My main tip for shooting children is just to roll with the chaos and to make it work for you! I will often ask the kids to do something and they will do something else (of course!) which works equally well, if not better, because it’s truly ‘them’. I love when they lie upside down, or grab mum instead of dad, or jump on the sofa or pull silly faces - that’s where the magic is.
With babies, my only tip is to allow plenty of time, and to let the parents know that they have all the time they need. If baby needs a feed, or is in dire need of a nappy change, go for it! I put my camera down and tell them that I have allowed extra time for them to do whatever they need, and 99% of the time that makes mum feel calmer, and baby senses it. I also reassure them that it’s totally normal for baby to cry/feed/poo the entire time - sometimes they’re too busy worrying about what I think to worry about smiling and loving on their baby!
You also provide workshops for fellow photographers. What made you want to start educating other photographers? Is this something you always had in mind to incorporate into your business?
I’m not sure many of us go into this thinking we’re good enough to teach other people, do we?!
As creatives, I think it’s an in-built criteria for us to doubt ourselves and our work! So no, I didn’t go into photography with that in mind, but as time went on, and I was lucky enough to win some awards, and start to get recognised, people started to contact me about teaching and mentoring them and so I took the leap. I actually love teaching, and spent some time teaching many years ago, so I took what I learned there, the tools and tricks that I’d used to help people take in information, and transferred it to photography. It’s now one of my absolute favourite things to do.
In addition to my online mentoring, I also teach in-person beginner’s workshops where I show people how to not only use their cameras, but to take beautiful pictures with whatever camera they have with them (i.e their iPhone). I’m also about to announce an exciting in-person workshop in the UK - more details are here.
What advice do you have for photographers who are new to the market? How should they go about finding clients?
Oh I could write so much here! The main point for me though is: Do your thing and people will come to you.
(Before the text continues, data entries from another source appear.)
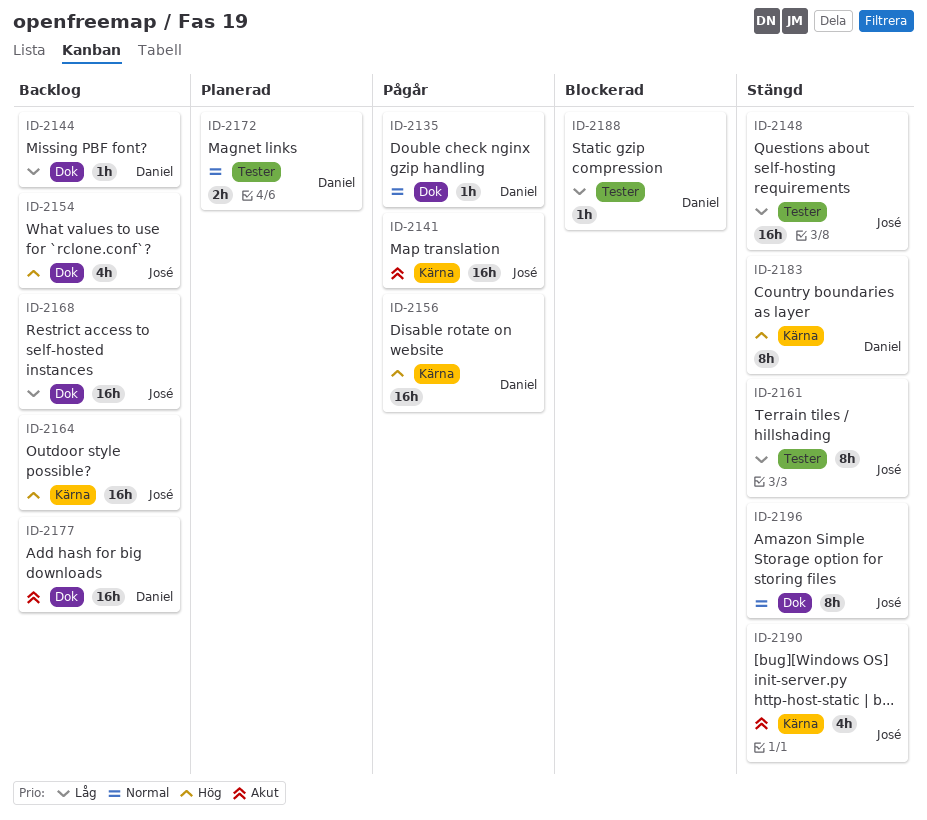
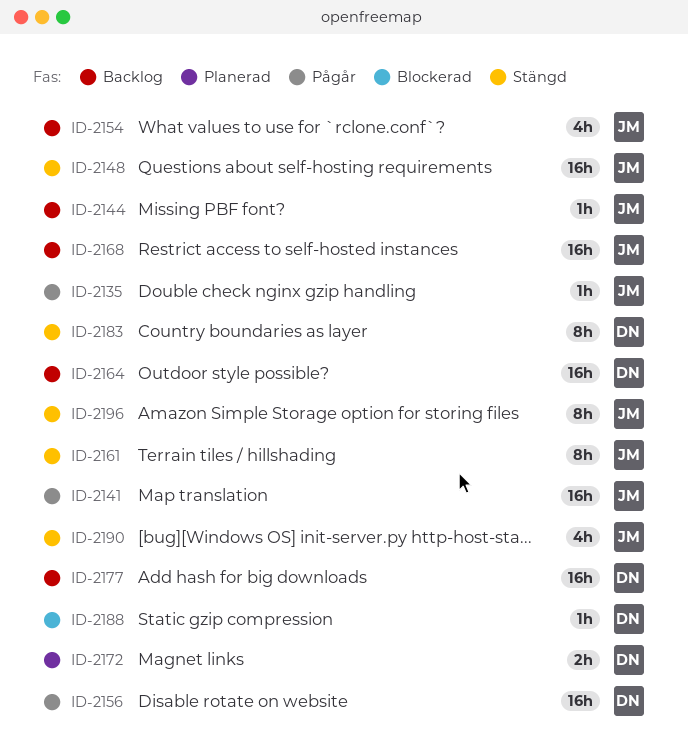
ID-2135, owner: Daniel -> José
ID-2144, owner: Daniel -> José
ID-2164, owner: José -> Daniel

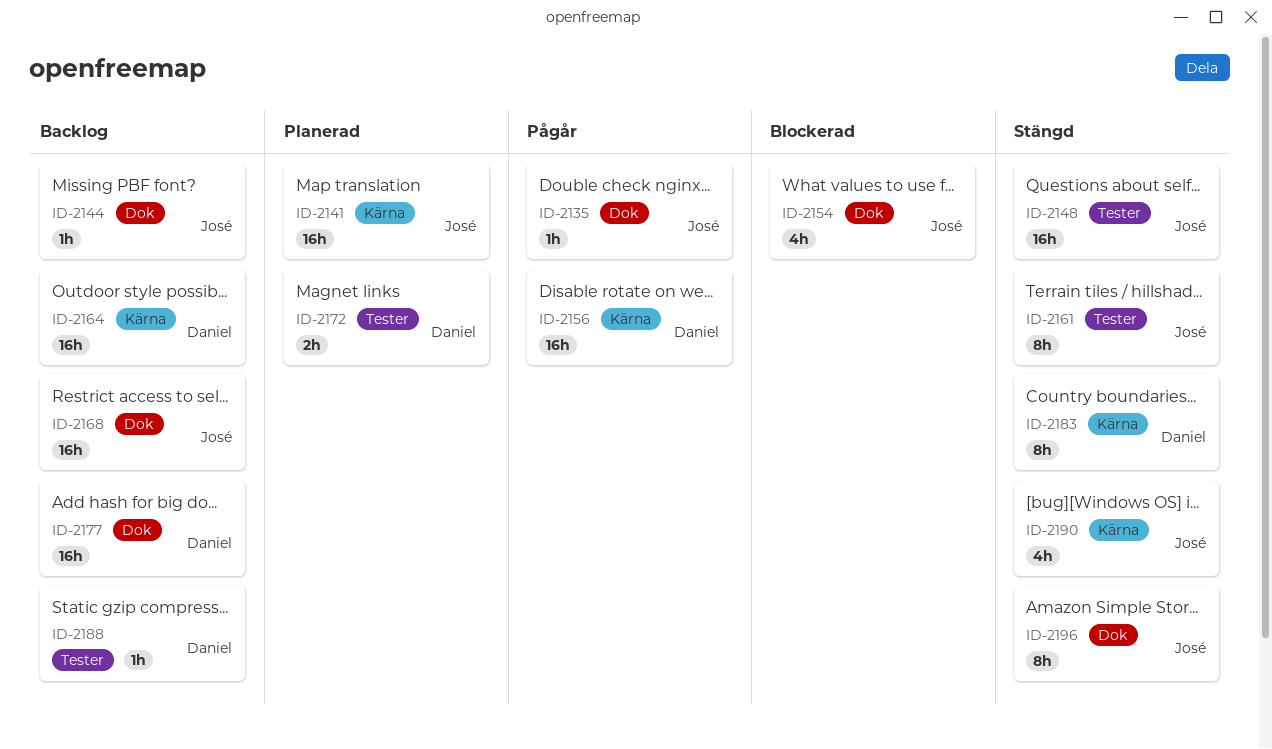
ID-2141, status: Pågår -> Planerad
ID-2154, status: Backlog -> Blockerad
ID-2188, status: Blockerad -> Backlog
I know that’s very easy to say, and that sometimes you can’t always wait for ‘your people’ but I do work on the basis that I’m shooting what I love and therefore people will feel that and want it. I’m also a big believer in pricing high enough that people value your work.
I don’t want people to choose me because I am slightly cheaper than one of five other similar photographers - I want people to choose me because they love my work and they see the value in it. I guess what I’m saying is: don’t cheapen yourself - believe in yourself and your style and others will too.
Based in Asia, Clare is an award-winning British photographer who specialises in capturing emotive images that tell the stories of the families she photographs (including her own). Her style is editorial and effortless, using beautiful light and rich shadows to capture fleeting moments and details to remember. She combines her love of photography with her love of education by providing workshops and mentoring for everyone, from beginners without cameras, up to professionals looking to take their art to the next level.